Do You Remember Heavy Metal Home Videos?

Metallica One

Back in my greebo metal days, if you wanted to see video footage of your favourite long-hairs in action then there were only a handful of convoluted, analogue-only options. You either set the video recorder to tape Noisy Mothers and Raw Power off of ITV at 3 a.m. (which meant having to program the goddamn thing in the first place, a process on a par with teaching a chimpanzee how to fly a space shuttle), borrowing VHS cassettes of Headbangers Ball off of your Satellite TV-empowered mates or heading down to Our Price and forking out for the sturdiest but most expensive option: the Heavy Metal Home Video.

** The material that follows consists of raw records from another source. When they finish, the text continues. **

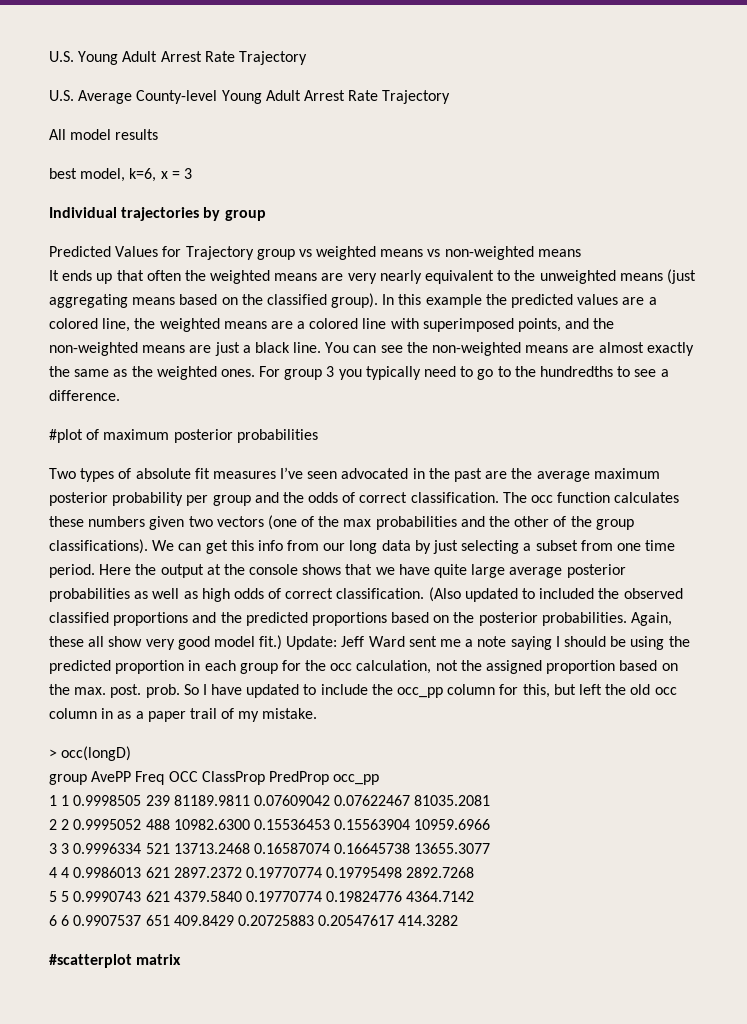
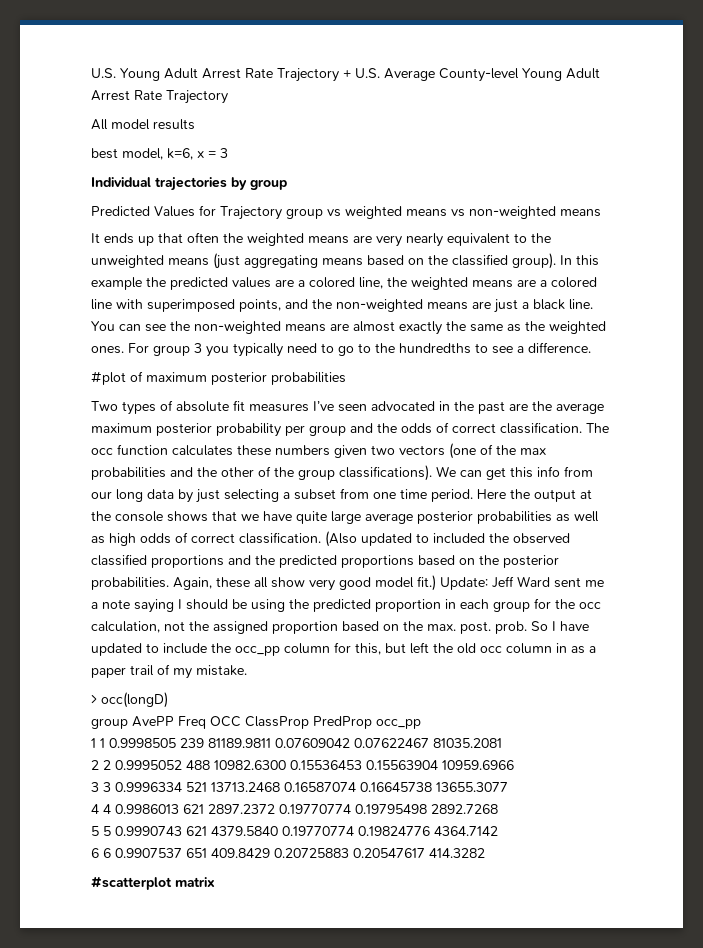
(307, 58) // -> [343,69,351,78] +

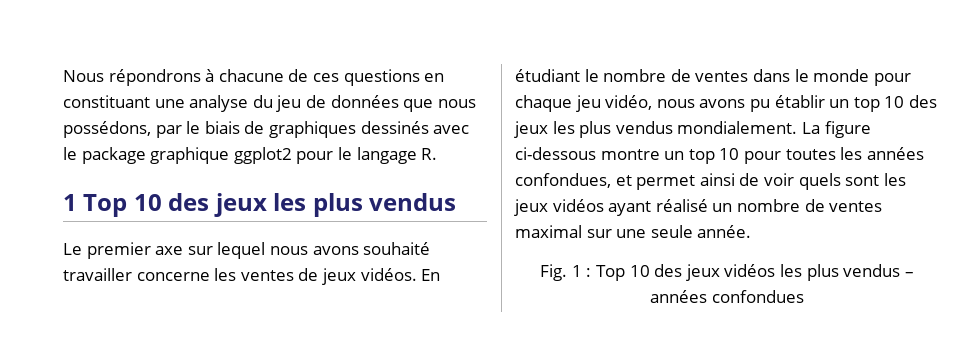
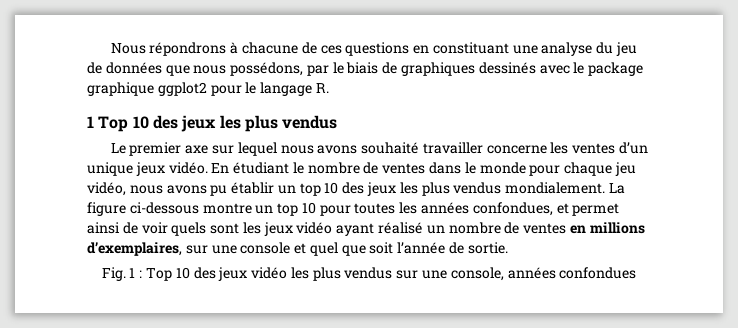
[298,268,417,285] de jeux vidéos. -> [619,142,649,154] [87,162,208,176] d’un unique jeux vidéo.
[552,199,604,212] vidéos -> [296,222,333,234] vidéo
[515,225,752,238] maximal sur une seule année. -> [569,222,645,234] [87,242,508,256] en millions d’exemplaires, sur une console et quel que soit l’année de sortie.
[724,264,914,281] vidéos les plus vendus – -> [251,267,504,281] vidéo les plus vendus sur une console,

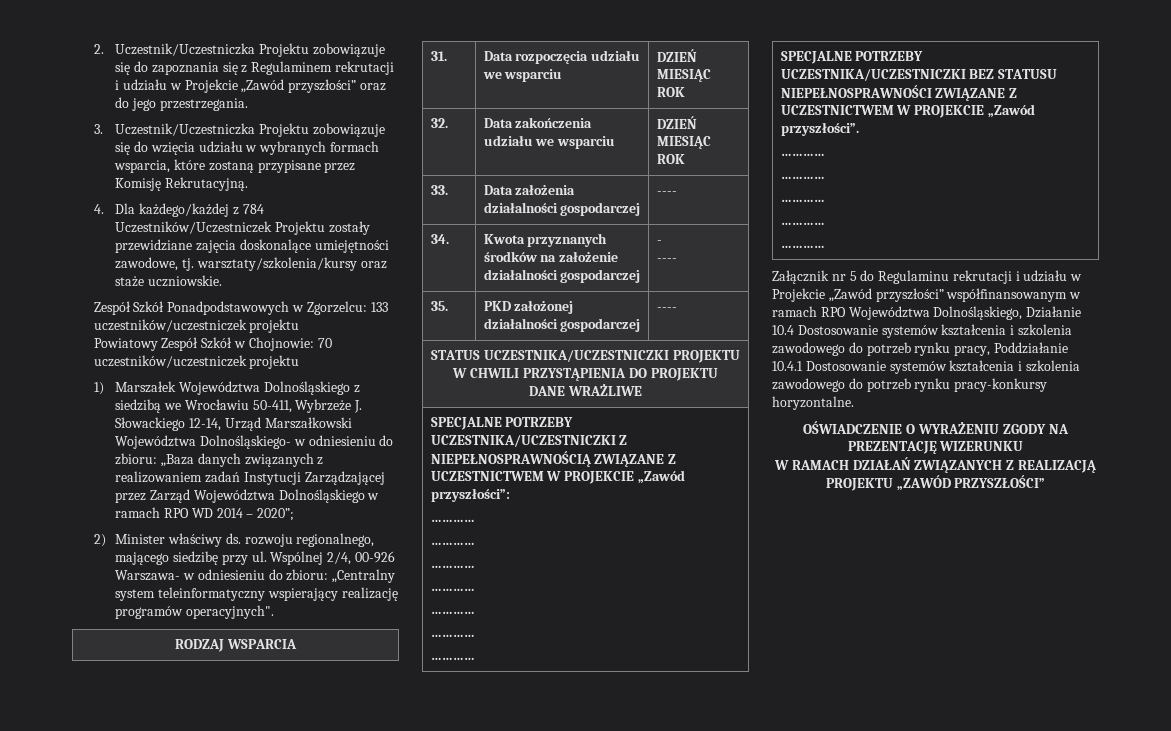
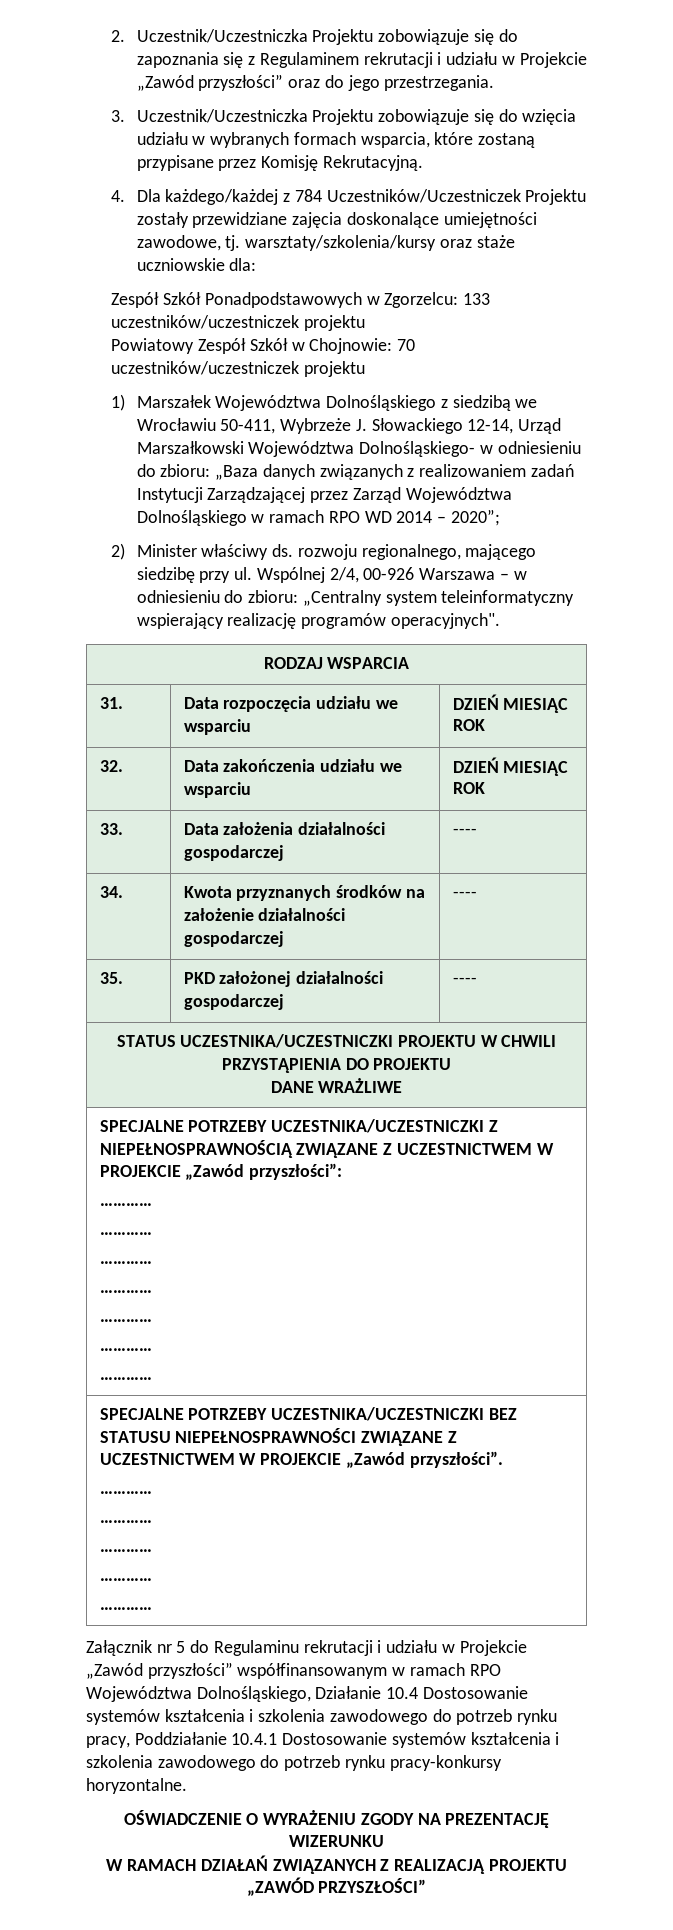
[148,275,223,287] uczniowskie. -> [136,258,257,271] uczniowskie dla:
[115,570,181,581] Warszawa- -> [419,568,509,580] Warszawa –
[656,240,662,244] - // -> (284, 939) none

Heavy Metal Home Videos (or HMHVs for short) were long-form promotional VHS tapes that were all the rage in the 80’s and 90’s; featuring a bunch of heshers engaged in some sort of audio-visual tomfoolery. Almost all of them included music videos for whatever songs corresponded with the band’s most recently-released album but what made them must-haves was the stuff that you couldn’t get anywhere else: home video footage shot by the band featuring members (and, usually, their roadies) being complete twats. Kinda like Jackass only with reasonably skilled musicians instead of skateboarding jocks.

Unlike the modern age, in which fresh content must be released every nanosecond lest the Internet implode, a band would release HMHVs infrequently. Usually every two or three years if you were lucky. This meant that said video would easily be watched hundreds of times. So much so that the viewer could memorise each and every line of dialogue, not unlike learning the lyrics to all the songs on the hand’s album.

Many was the time that my hard-rocking associates and I would sit indoors, chugging tins of Stella while watching our then-idols being idiot man-children. Later on we’d recite our favourite parts on the bus or in some greebo bar in the West End in between concerted attempts at failing to pull.

For reasons I struggle to understand, VHS video tapes have made some sort of comeback and, along with casettes, have suddenly become the hipster media format du jour. You can boost your beardy, tight-trousered, craft beer cred by hunting them down off of ebay… but it’s much easier to just fire up YouTube. And on that note…

 

Top 5 Heavy Metal Home Videos

Metallica – A Year And A Half In The Life of Metallica, Parts 1 & 2

Back in the early 90s, ‘Tallica was an unwieldy, over-indulgent beast that played concerts in excess of three hours and didn’t bother with a support band. In keeping with this spirit, they put out a two-video set (released separately so as to make Lars Ulrich even more money) chronicling the making of The Black Album and the mammoth world tour that followed.

Part 2 is the more entertaining, as alpha male James Hetfield (then in his Functioning Alcoholic phase) is reliably horrible to everyone around him, including an amusing interlude where he is happy to have himself filmed while mercilessly taking the chronic piss out of Axl Rose, despite being on tour with Guns n’ Roses at the time. YEAH-HEH.

 

Pantera – Vulgar Video

The Citizen Kane of HMHVs, Vulgar Video is a Homeric odyssey of depravity, filth and severe gurning. Harking back to an earlier, simpler (though not necessarily better) time, watch with bemusement as Dimebag, Rex, Phil and Vinnie proceed to drink, smoke and swear their way across the globe, fitting in naked women and puerile behaviour along the way.

Also features a home-made commercial for Death Cigarettes and roadies being made to touch faeces in their sleep. Back in the day we all watched this one more than Star Wars.

 

Korn – Who Then Now

Nowadays everyone listens to their token hardcore and doom bands and pretends they were never into Korn, but you can take my word for it that in 1996, EVERYONE (including myself) was rinsing that first album and wearing preposterously baggy trousers with wallet chains.

Those XL vibes are in abundance on this video, in which Bakersfield’s finest spit beer on each other, do funny dances and get all weepy after singer Jonathan Davies vents his daddy issues in the studio. Favourite line: “Put tags on my bag, bitch!”

 

Skid Row – Oh Say Can You Scream

New Jersey pretty boys Skid Row were the missing link between cock rock and “proper” metal and were on the brink of superstardom in the mid-1990’s before a catastrophic falling-out with Cindy Crawford lookalike and lead vocalist Sebastian Bach scuppered their chances.

Regardless, their home video is pretty good fun. Noteable highlights include Rachel Bolan’s DIY arthouse mini-films and footage of Pantera’s Phil Anselmo tripping over a lot. Good times!

 

Metallica – 2 Of One

It’s cheating a bit to include two videos by the same band but this tape holds special significance for me as it’s only about 15 minutes long and in 1993 I paid £20 for the bastard thing at Tower Records in Piccadilly (RIP), which is about £40 in today’s money. It had two versions of the epic video for ‘One’ on it, plus Lars Ulrich’s spectacular 90’s mullet.

I stand by my purchase. Also, we didn’t have MTV and I was desperate.